Codifications seem platitudes, and the study of literary themes threatens to become
literature lite. I no longer read a story for its moral but for its style, and literature is no
longer judged bad because it is immoral but because it is clumsy. The other-directed
person becomes a version of Oscar Wilde.
Very often crude versions. What I am describing can as easily be the world of Pauline
Kael endorses when she praises trashy movies. The New Wave directors and critics like
Kael thought of themselves as opposing bourgeois finesse and chose vitality over polish.
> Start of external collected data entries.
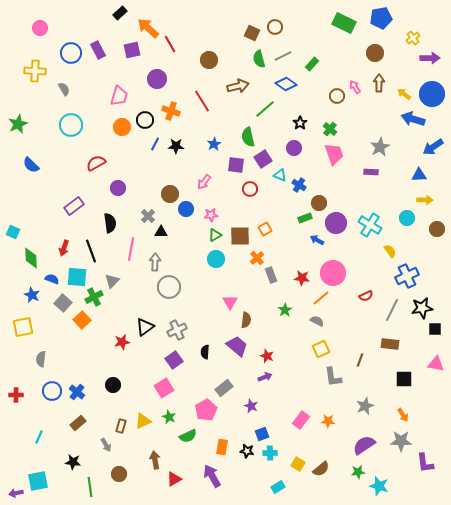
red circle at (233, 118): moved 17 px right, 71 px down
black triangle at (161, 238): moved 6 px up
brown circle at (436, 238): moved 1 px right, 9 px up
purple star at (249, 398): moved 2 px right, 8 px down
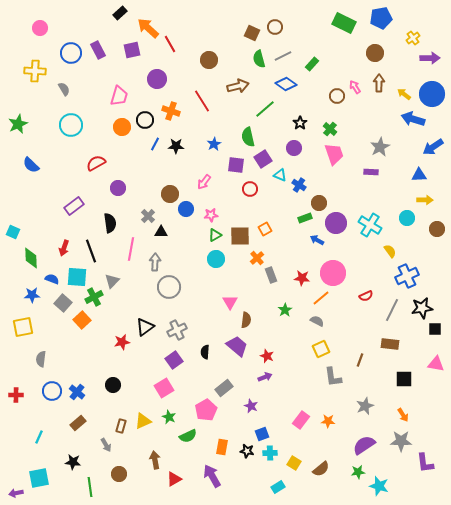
blue star at (32, 295): rotated 28 degrees counterclockwise
yellow square at (298, 464): moved 4 px left, 1 px up
cyan square at (38, 481): moved 1 px right, 3 px up
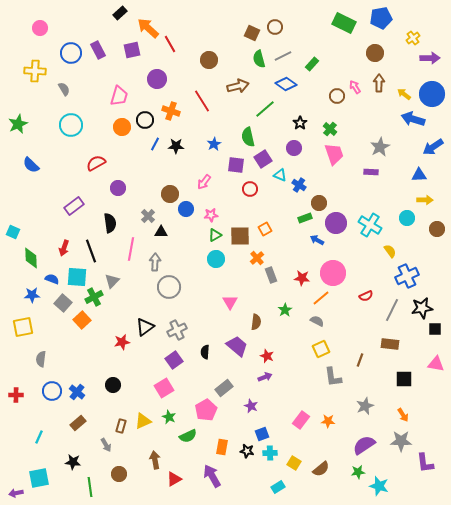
brown semicircle at (246, 320): moved 10 px right, 2 px down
This contempt for polish is aesthetic, and that contempt can be found punk rock and
abstract expressionism. It is the contempt other-directed for the inner-directed, a
dismissal of the old humanism that Foucault imagined founded on literature but
disintegrating.
2
Oddly enough, the American literary tradition that begins with Emerson had the same
complaints about the European humanistic tradition. Emerson complains about the
tendency of books to imprison us within their circumference rather than to lead us beyond
their boundaries. His notion of self-reliance assumes that the self ought to expand
beyond what it can now imagine. The self can only be placed when it is spent and the
purpose of art is replenishment. He too prefers the raw to the finished, and the virtue of
the authentic is its access to power. The inauthentic has becomes devitalized; the social
has repressed its vitality.
At present Americans find themselves encumbered by representations of the social, by
signs. These signs are not really expressive; they have been sampled, torn from their
original contexts. They are mediated, and adult Americans experience the various media
to which they subject themselves very much the way teenagers experience society.
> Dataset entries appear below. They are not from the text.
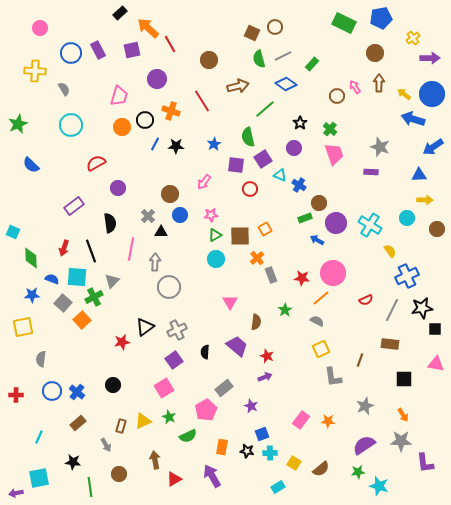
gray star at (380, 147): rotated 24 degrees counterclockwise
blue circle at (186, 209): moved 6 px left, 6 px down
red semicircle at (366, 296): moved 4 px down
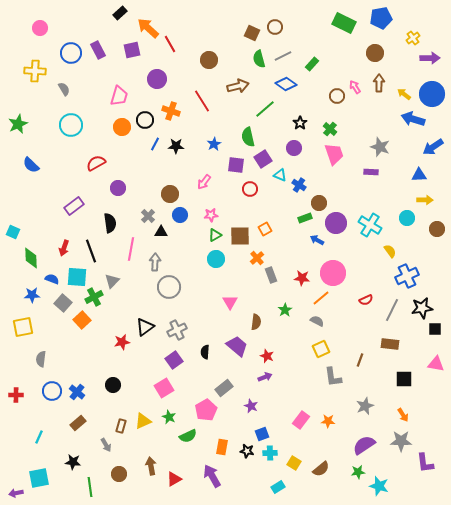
brown arrow at (155, 460): moved 4 px left, 6 px down
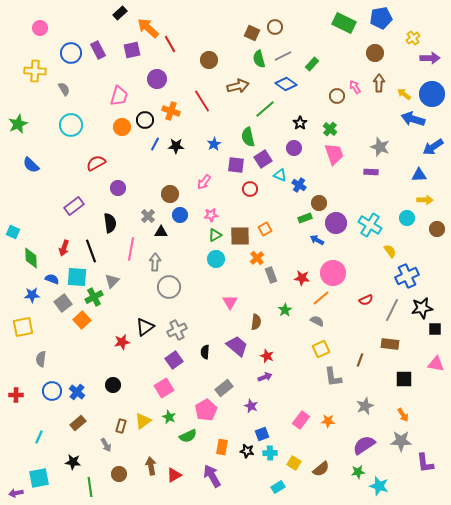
gray square at (63, 303): rotated 12 degrees clockwise
yellow triangle at (143, 421): rotated 12 degrees counterclockwise
red triangle at (174, 479): moved 4 px up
Indeed the media are the force by which we synchronize our tastes and our desires.
At their deepest base, these signs are not persuasive. In their most sophisticated form
they mock the products that they advertise as well as the consumers of those products.
The information they present is frequently trivial. They are aesthetic. What is important
is their tone, their irony, their denial of inwardness. Or in their Norman Vincent Peale/
Oprah Winfrey incarnation, the supremacy of inwardness and the denial of the
importance of impediments of desire.
The answer to the denial of inwardness is not the assertion of inwardness since the
history of religious and humanist culture demonstrate that inwardness can be as
deadening as anything else. Emerson can be thought of a one of the great prophets of
inwardness, and yet I suspect he would have recoiled in horror at being canonized and
listed in the Great Books. The occupational hazard of the teacher of Great Books is
betrayal and fraud.
The answer to the inauthentic is not the assertion of the authentic since nothing is made
more authentic by being asserted as such. The experience of the last one hundred years
has demonstrated with what ease the authentic can be torn from itself and made
inauthentic.
What help can literature teachers give the young, who are unlikely develop a taste for
inwardness and whose need for authenticity is constantly being turned against itself? My
suggestion is postmodern: that we teach literature as games that we play for delight and
that we study as maps to who we are. It is not the teachings of literature that tell us who
we are; it is through meditating on the sources of our delight that we can make these
discoveries.
Moreover, the study of literature can refine a taste for the fine. In this case the fine is not
synonymous with the polite. Oscar Wilde was able to recognize the finesse of Walt
Whitman. It does not lead students to make the right ethical choices. Writers of taste and
distinction have endorsed all kinds of horrible tyrannies. But the study of literature can
help us see beyond the limitations of the conventional. It can help us see that our
representations are simply representation, not facts, that representations are limited, that
those limitations can be expanded, mocked, and reinscribed in other genres.